Give the count of lines in the records that contain the string "down", and write nothing but that number.

• DATA:
---+---
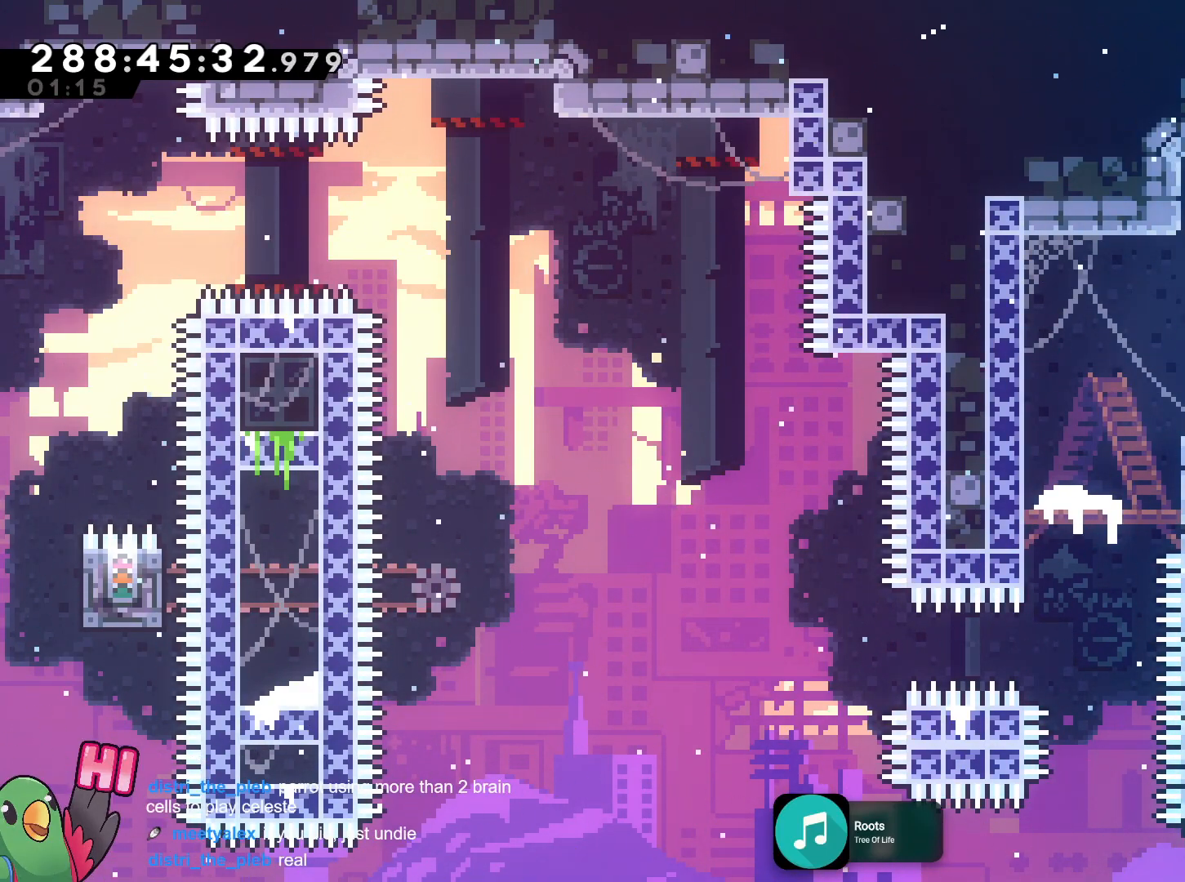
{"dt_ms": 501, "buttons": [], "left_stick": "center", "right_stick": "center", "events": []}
---+---
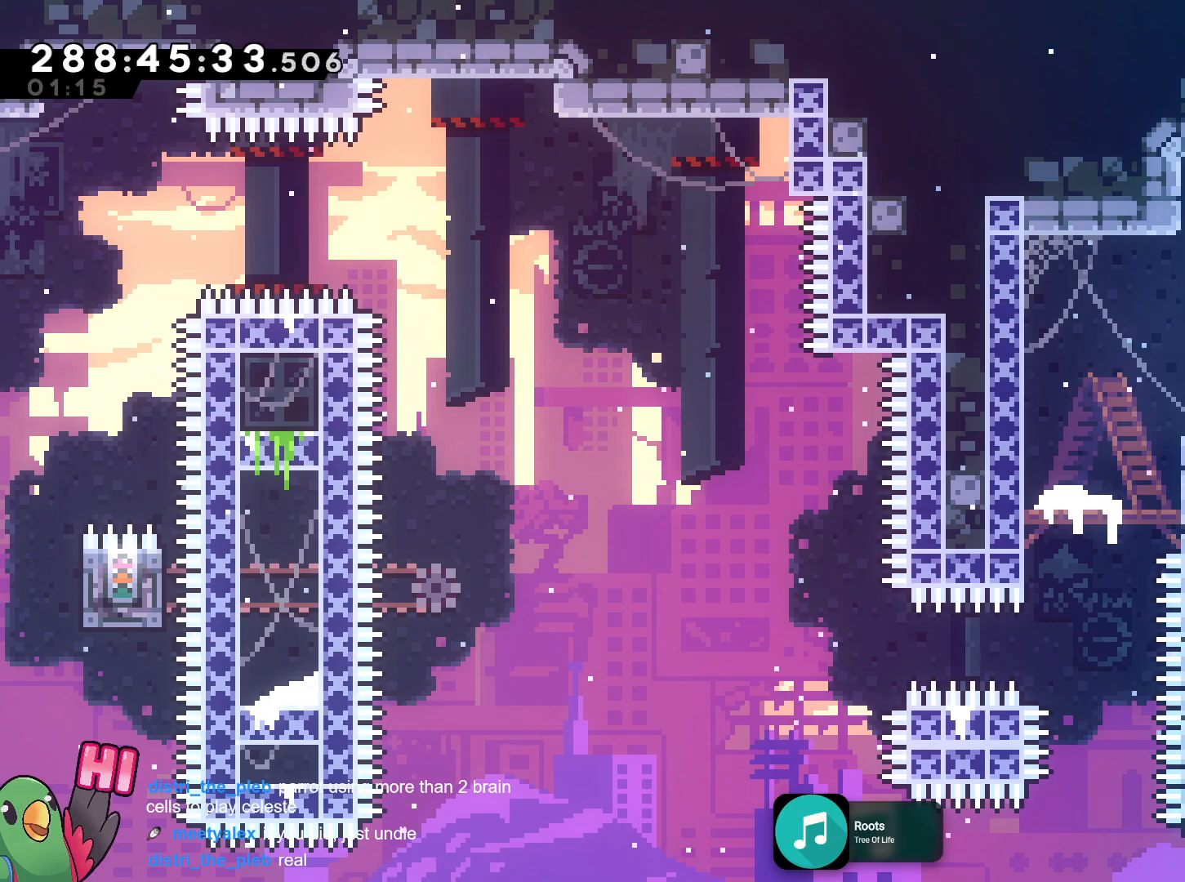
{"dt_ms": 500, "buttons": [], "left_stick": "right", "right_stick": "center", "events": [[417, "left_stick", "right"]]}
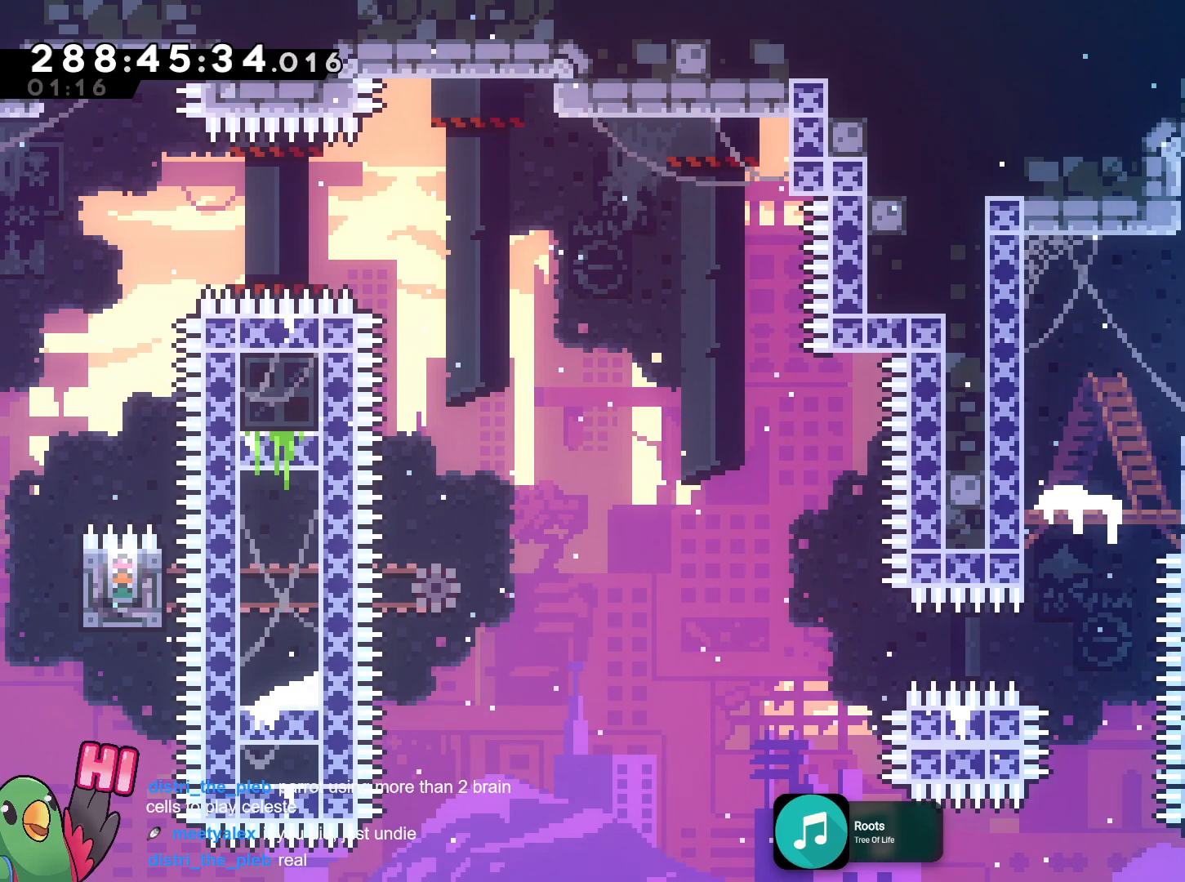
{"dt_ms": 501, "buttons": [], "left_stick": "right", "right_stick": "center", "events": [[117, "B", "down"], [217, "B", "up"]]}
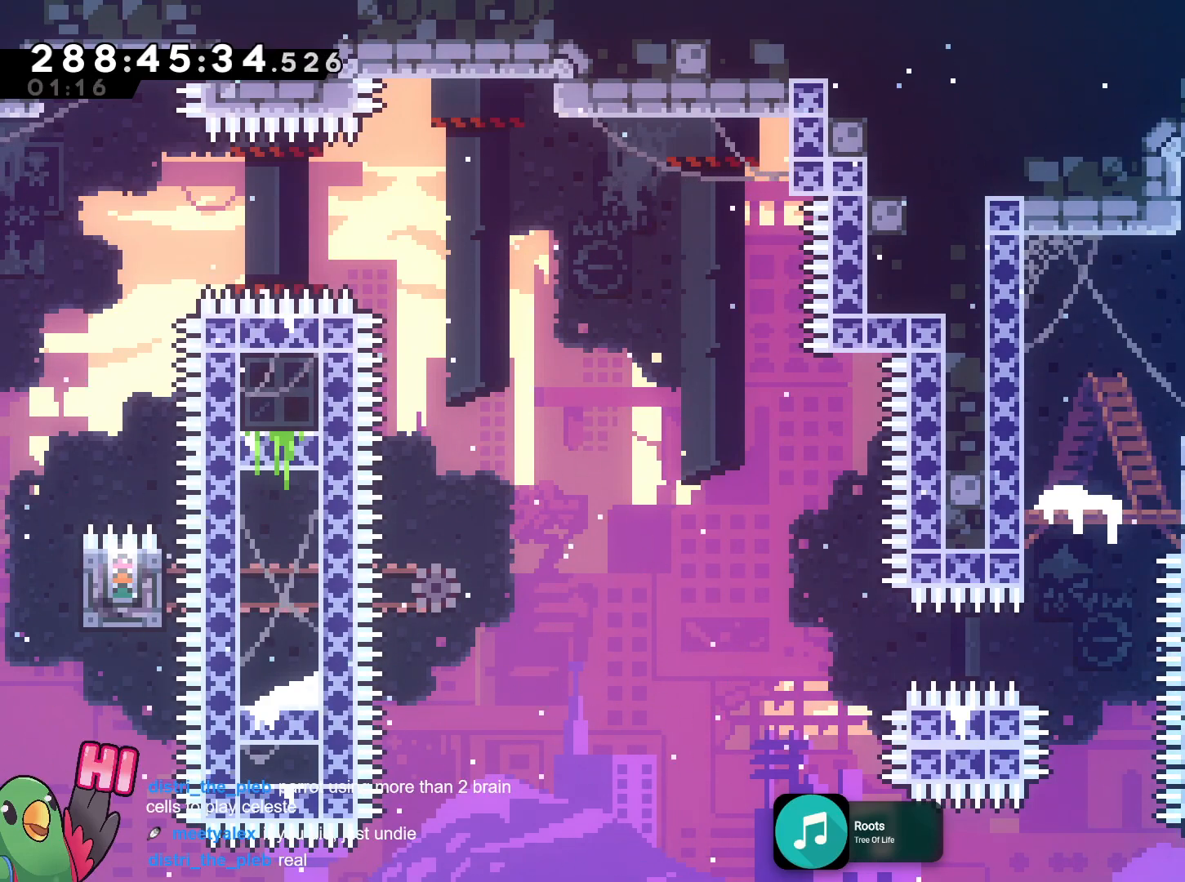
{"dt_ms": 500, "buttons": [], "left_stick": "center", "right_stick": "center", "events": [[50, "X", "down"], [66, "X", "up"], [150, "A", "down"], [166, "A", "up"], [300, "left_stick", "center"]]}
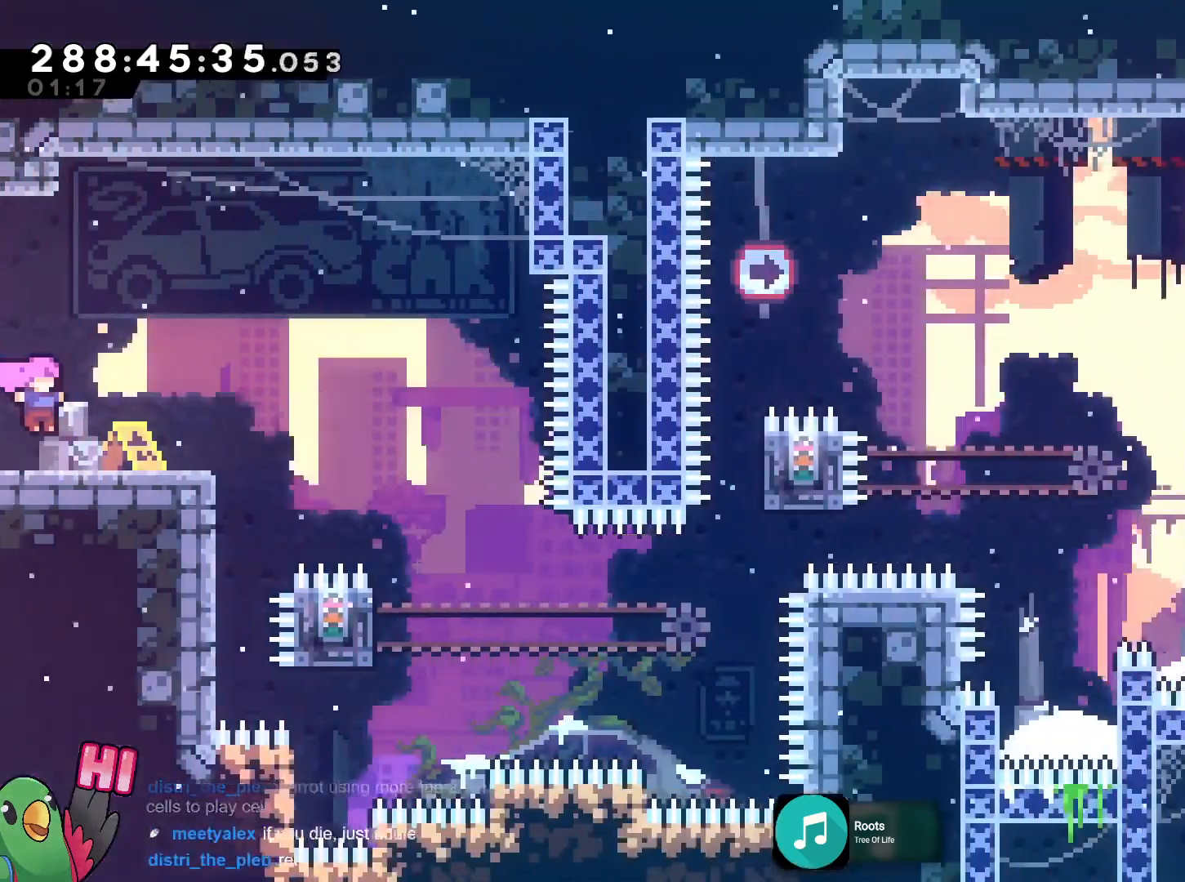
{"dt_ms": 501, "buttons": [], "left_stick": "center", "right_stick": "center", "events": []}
---+---
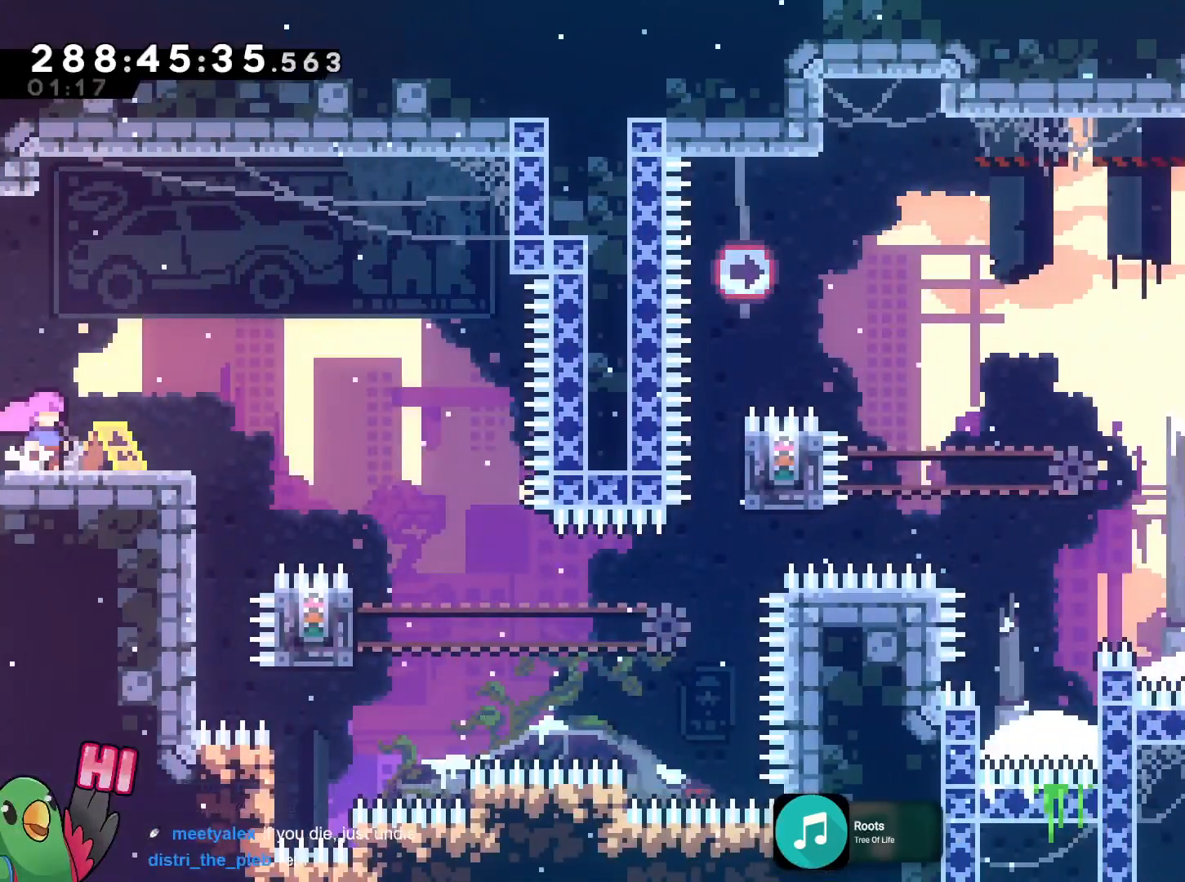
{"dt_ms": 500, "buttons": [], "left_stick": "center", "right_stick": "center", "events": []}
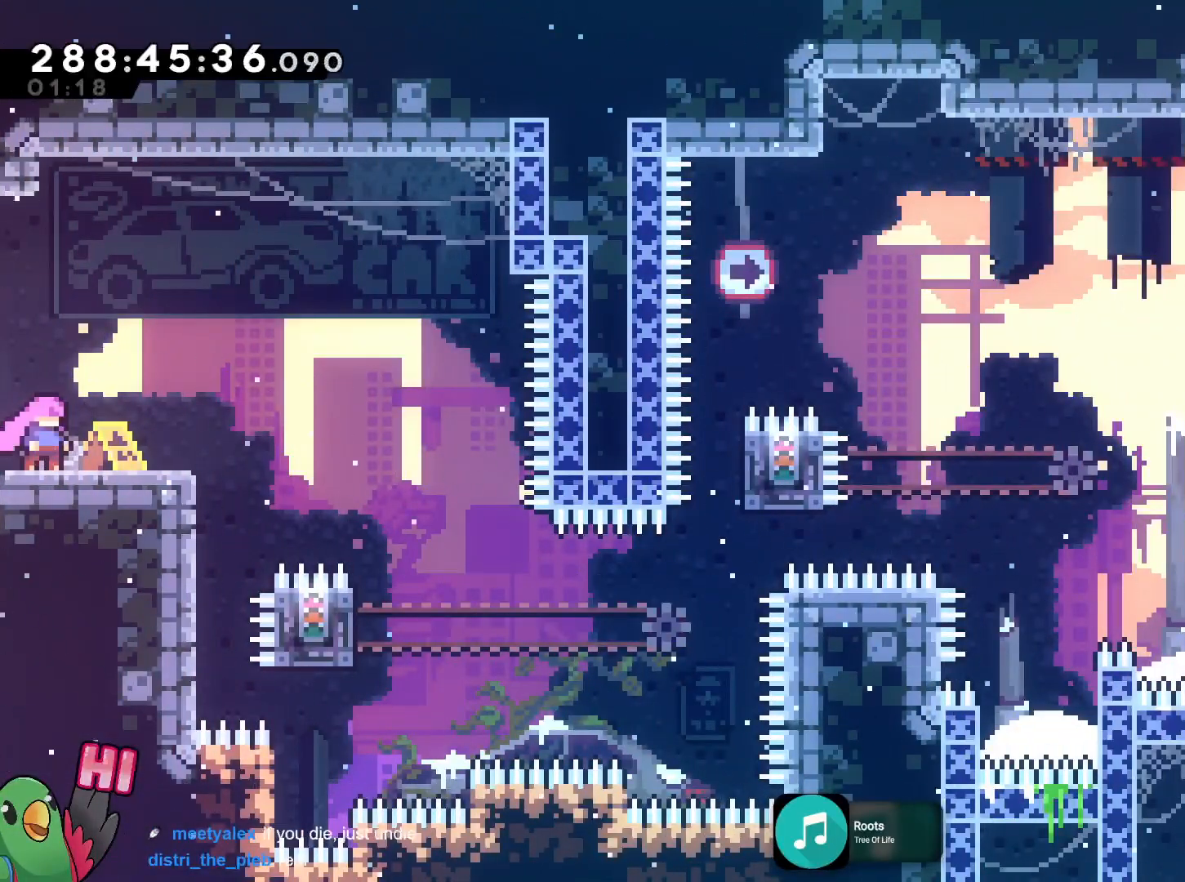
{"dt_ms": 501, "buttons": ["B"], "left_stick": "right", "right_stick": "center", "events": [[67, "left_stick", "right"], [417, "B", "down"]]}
---+---
• EXPECTED ANSWER:
3